= Texto fornecido =
------------------------------

Embarcamos na aventura com o objectivo de descobrir a beleza natural da província, os seus recantos mais sedutores, escondidos entre a vegetação que parece querer protegê-los para sempre de tudo quanto possa perturbar a tranquilidade em que existem desde sempre.
A primeira descoberta ocorre logo no percurso em direcção à cidade do Uíge, onde descobrimos alguns dos cenários de mistério que tornam esta província fascinante. A primeira paragem está marcada para a comuna de Aldeia Viçosa, em Quitexe. É por ali que encontramos o desvio para a Lagoa do Feitiço, antes conhecida como Ujia Ya Mbuila, um lugar protegido que só pode ser visitado com a permissão das autoridades tradicionais que devem ser contactadas na aldeia Dambi à Ngola, para a realização dos rituais que dizem ter o poder de acalmar o espírito das sereias que ali habitam em total tranquilidade. A mesma que concedem aos visitantes que encantam com a sua morada.

------------------------------

(Dados para estimar a distorção da lente)
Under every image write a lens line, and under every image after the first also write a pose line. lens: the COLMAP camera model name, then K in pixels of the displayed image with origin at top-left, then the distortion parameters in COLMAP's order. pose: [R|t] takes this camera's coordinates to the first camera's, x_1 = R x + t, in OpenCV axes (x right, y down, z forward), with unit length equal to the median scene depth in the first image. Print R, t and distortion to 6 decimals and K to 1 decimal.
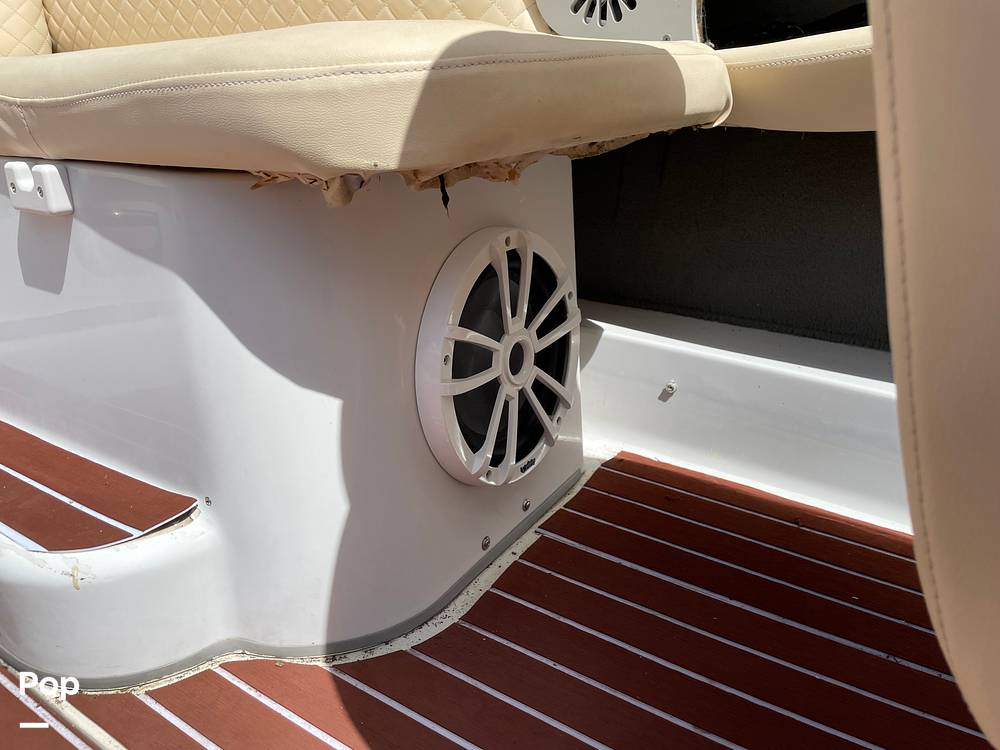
lens RADIAL K [[768.3, 0, 501.6], [0, 768.3, 377.3], [0, 0, 1]] dist [0.000183, -0.015644]
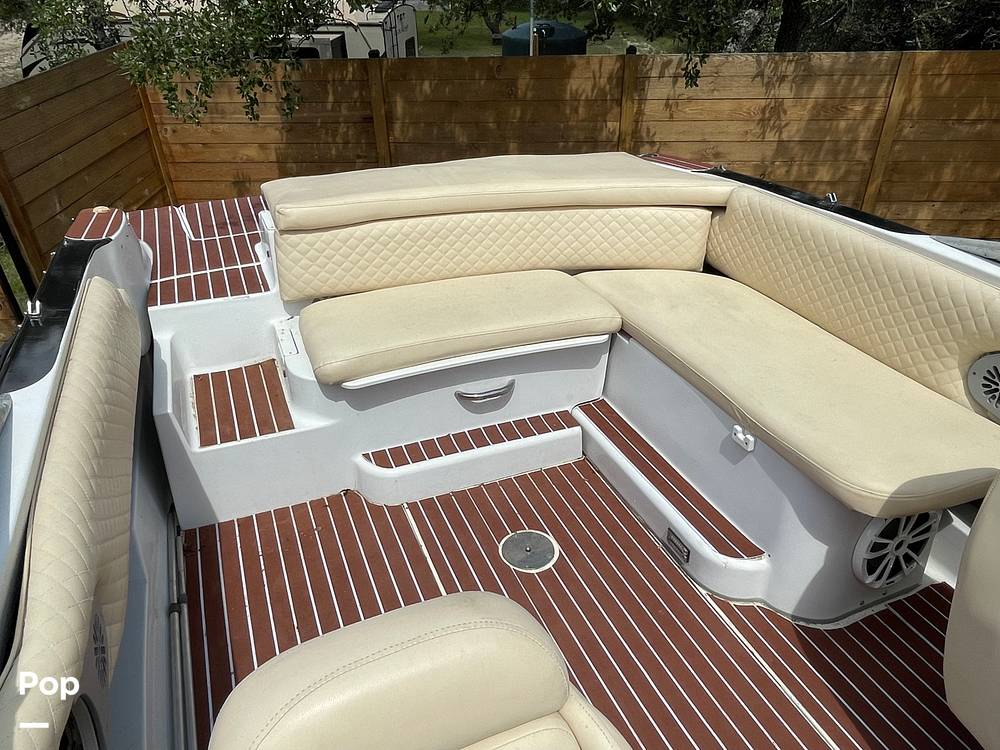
lens RADIAL K [[723.1, 0, 500.6], [0, 723.1, 373.3], [0, 0, 1]] dist [0.007501, -0.003558]
pose [[0.824539, 0.296358, -0.481982, -0.088986], [-0.241993, 0.954722, 0.173049, -0.734362], [0.511443, -0.026049, 0.858922, -1.905439]]
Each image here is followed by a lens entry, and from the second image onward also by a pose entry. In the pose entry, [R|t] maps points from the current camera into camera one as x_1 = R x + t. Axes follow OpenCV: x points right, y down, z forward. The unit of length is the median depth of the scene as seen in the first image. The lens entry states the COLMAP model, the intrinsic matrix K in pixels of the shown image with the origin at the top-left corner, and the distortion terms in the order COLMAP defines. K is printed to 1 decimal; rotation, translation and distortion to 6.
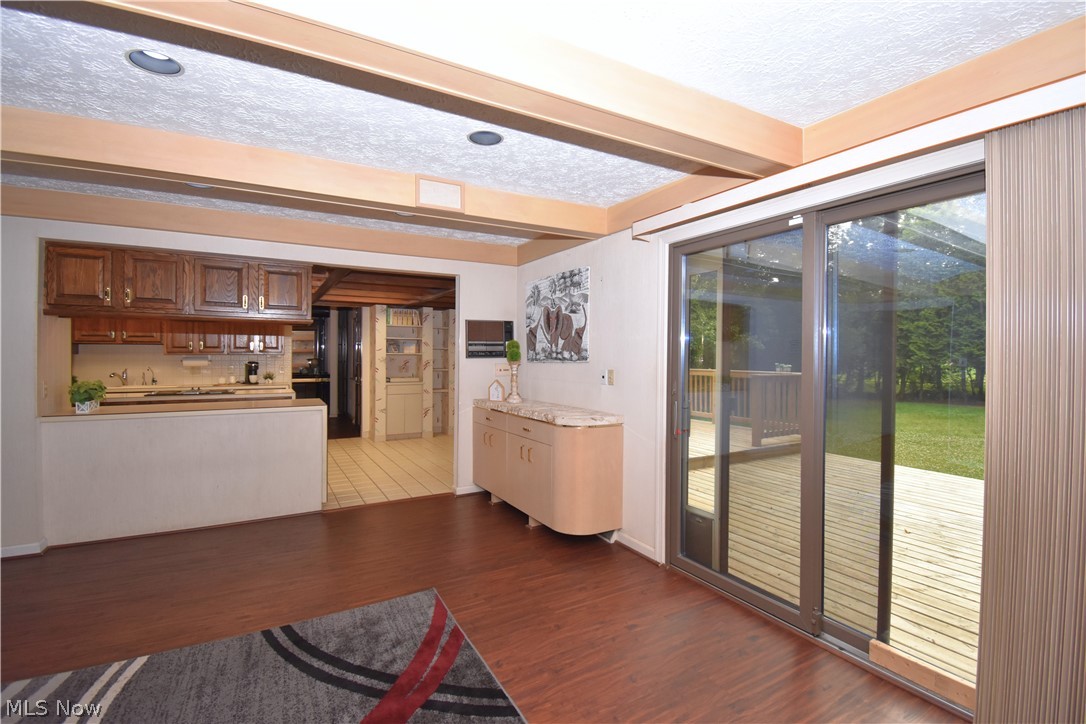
lens RADIAL K [[491.9, 0, 547.7], [0, 491.9, 360.8], [0, 0, 1]] dist [0.032157, -0.036010]
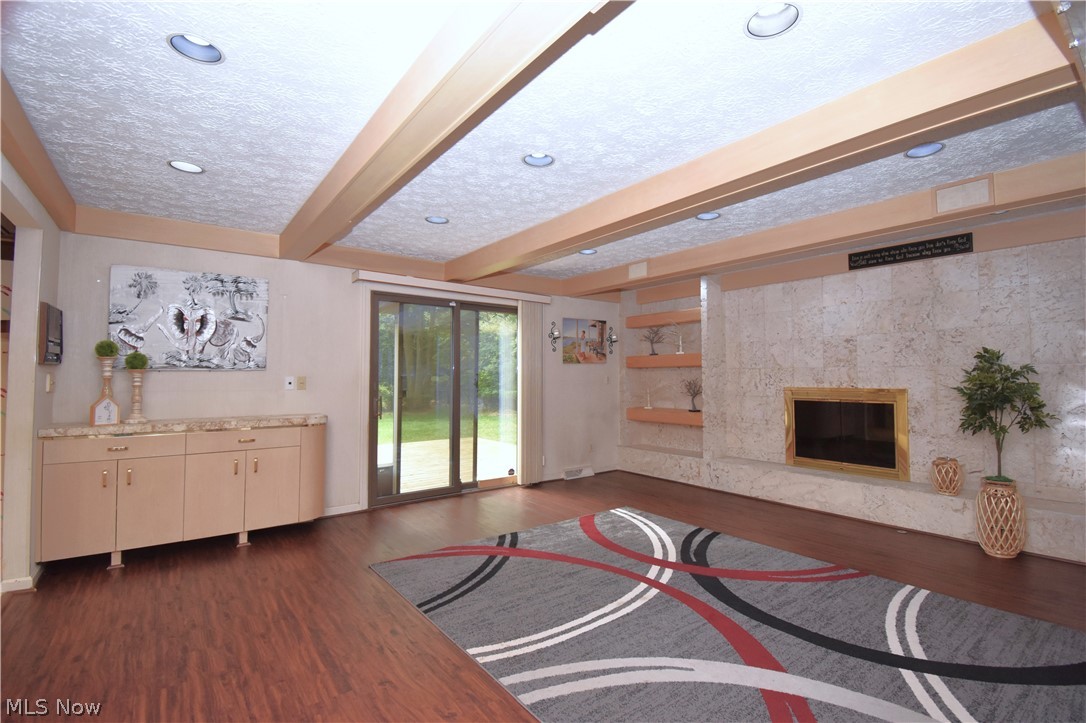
lens RADIAL K [[491.9, 0, 547.7], [0, 491.9, 360.3], [0, 0, 1]] dist [0.032157, -0.036010]
pose [[-0.122391, 0.026174, 0.992137, -1.319118], [0.007898, 0.999646, -0.025398, 0.016709], [-0.992451, 0.004727, -0.122555, 0.669831]]
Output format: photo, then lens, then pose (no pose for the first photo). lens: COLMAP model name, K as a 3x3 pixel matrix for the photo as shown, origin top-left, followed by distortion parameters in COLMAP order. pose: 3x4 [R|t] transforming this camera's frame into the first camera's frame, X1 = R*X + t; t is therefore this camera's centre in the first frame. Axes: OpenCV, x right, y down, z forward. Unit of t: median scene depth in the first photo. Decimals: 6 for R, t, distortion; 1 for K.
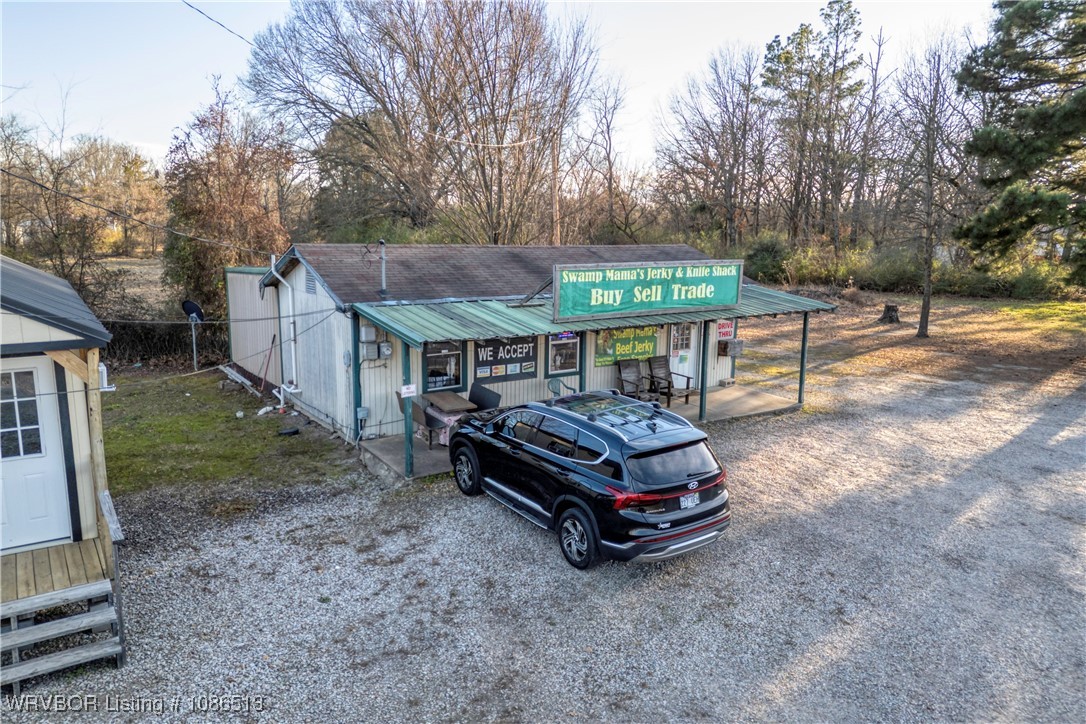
lens RADIAL K [[760.7, 0, 550.7], [0, 760.7, 360.4], [0, 0, 1]] dist [0.068185, -0.061171]
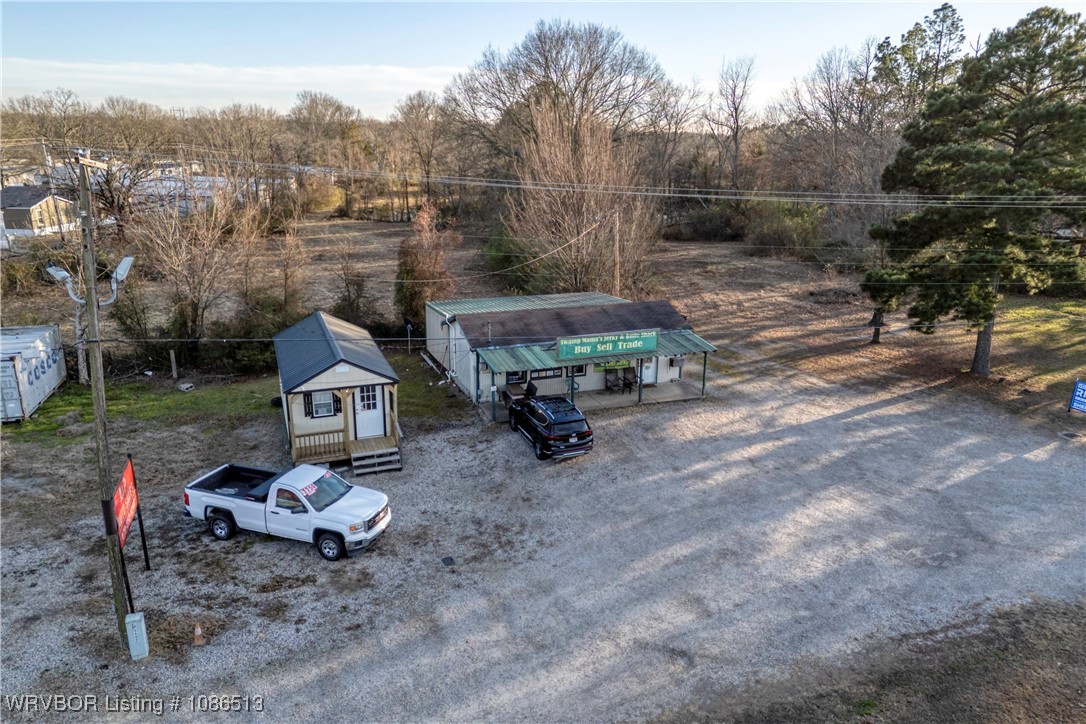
lens RADIAL K [[760.7, 0, 548.5], [0, 760.7, 362.3], [0, 0, 1]] dist [0.068185, -0.061171]
pose [[0.973791, 0.062290, -0.218747, 0.456483], [-0.039755, 0.993576, 0.105956, -0.271867], [0.223942, -0.094483, 0.970012, -1.190763]]
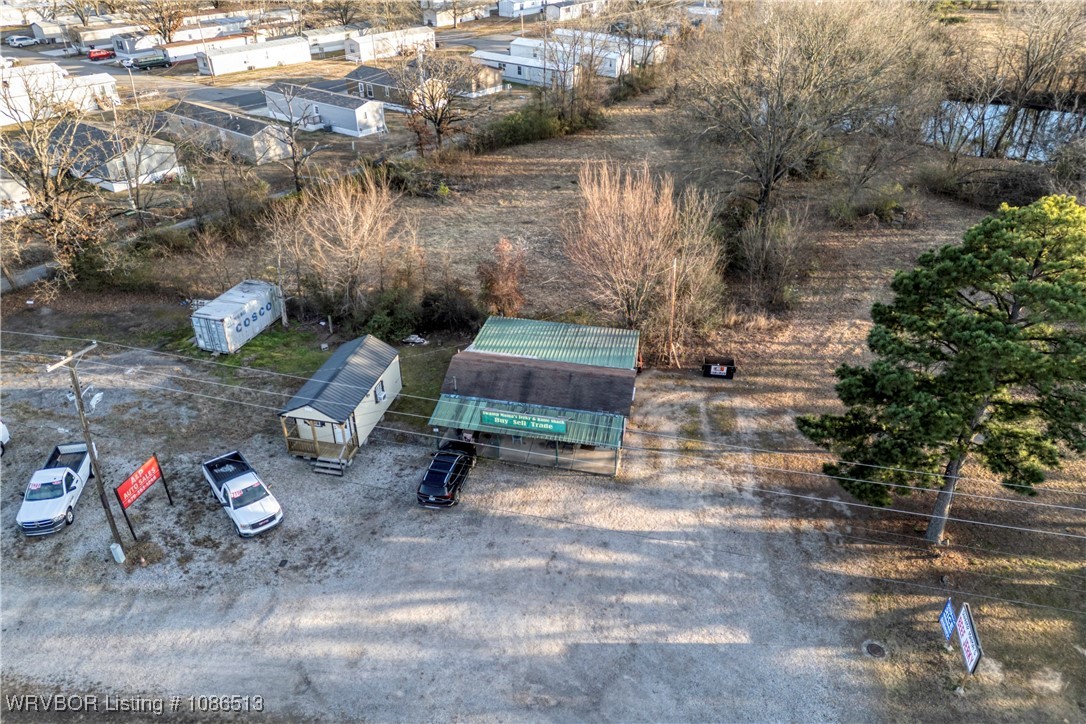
lens RADIAL K [[760.7, 0, 542.3], [0, 760.7, 363.8], [0, 0, 1]] dist [0.068185, -0.061171]
pose [[0.679235, 0.368648, -0.634617, 1.893063], [-0.122435, 0.909493, 0.397280, -1.416143], [0.723636, -0.192148, 0.662895, -0.763419]]
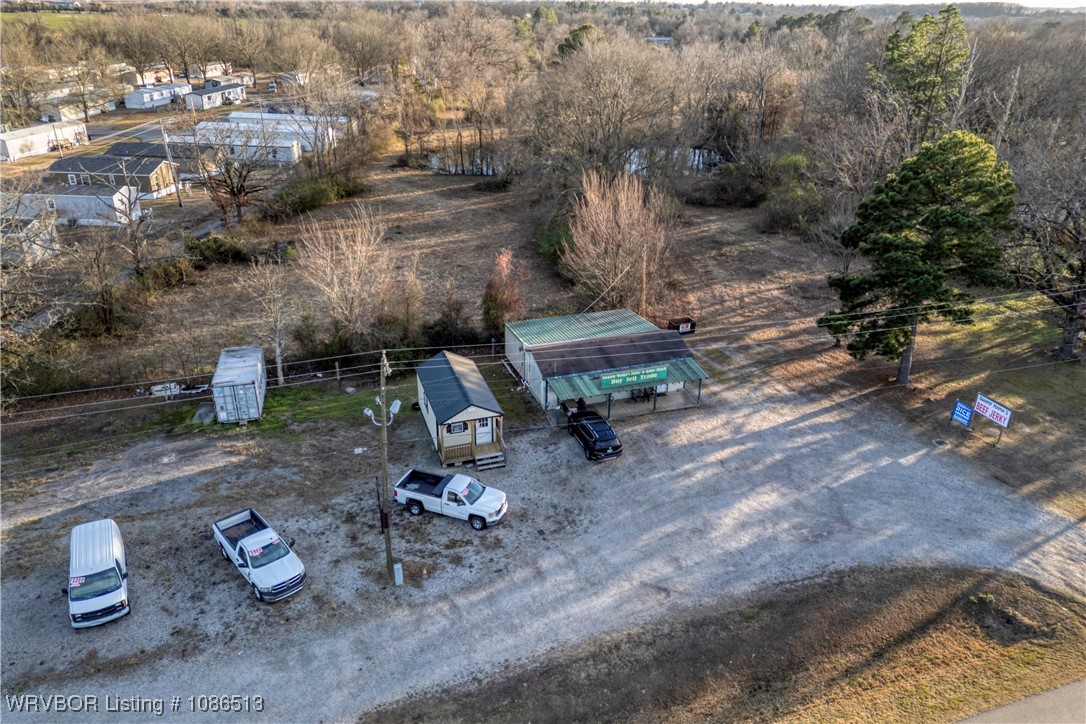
lens RADIAL K [[760.7, 0, 546.5], [0, 760.7, 361.7], [0, 0, 1]] dist [0.068185, -0.061171]
pose [[0.962564, 0.109732, -0.247848, 0.589646], [-0.044691, 0.966125, 0.254177, -0.994908], [0.267343, -0.233585, 0.934861, -2.210565]]
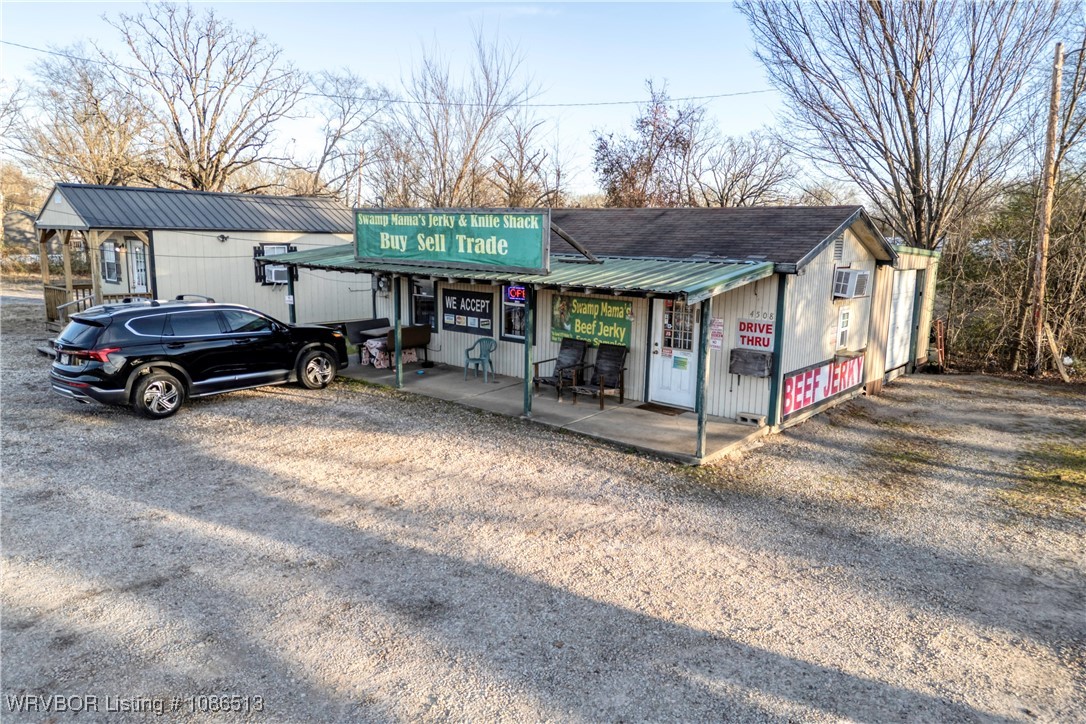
lens RADIAL K [[760.7, 0, 542.8], [0, 760.7, 363.8], [0, 0, 1]] dist [0.068185, -0.061171]
pose [[0.251289, 0.157510, -0.955010, 1.062427], [-0.189397, 0.975598, 0.111070, -0.072784], [0.949201, 0.152965, 0.274989, 0.899109]]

------------------------------

= Ações a realizar =
(1) Responda com base no texto sobre o Uíge:
(a) Com que finalidade se embarcou na aventura?
(b) Onde está marcada a primeira paragem?
(c) Por que nome era antes conhecida a Lagoa do Feitiço?
(2) Transcreva literalmente o trecho do texto sobre o Uíge que começa em "A primeira descoberta" e termina em "a sua morada.".

= Resultados esperados =
(1)
(a) Descobrir a beleza natural da província e os seus recantos mais sedutores.
(b) Na comuna de Aldeia Viçosa, em Quitexe.
(c) Ujia Ya Mbuila.

(2)
A primeira descoberta ocorre logo no percurso em direcção à cidade do Uíge, onde descobrimos alguns dos cenários de mistério que tornam esta província fascinante. A primeira paragem está marcada para a comuna de Aldeia Viçosa, em Quitexe. É por ali que encontramos o desvio para a Lagoa do Feitiço, antes conhecida como Ujia Ya Mbuila, um lugar protegido que só pode ser visitado com a permissão das autoridades tradicionais que devem ser contactadas na aldeia Dambi à Ngola, para a realização dos rituais que dizem ter o poder de acalmar o espírito das sereias que ali habitam em total tranquilidade. A mesma que concedem aos visitantes que encantam com a sua morada.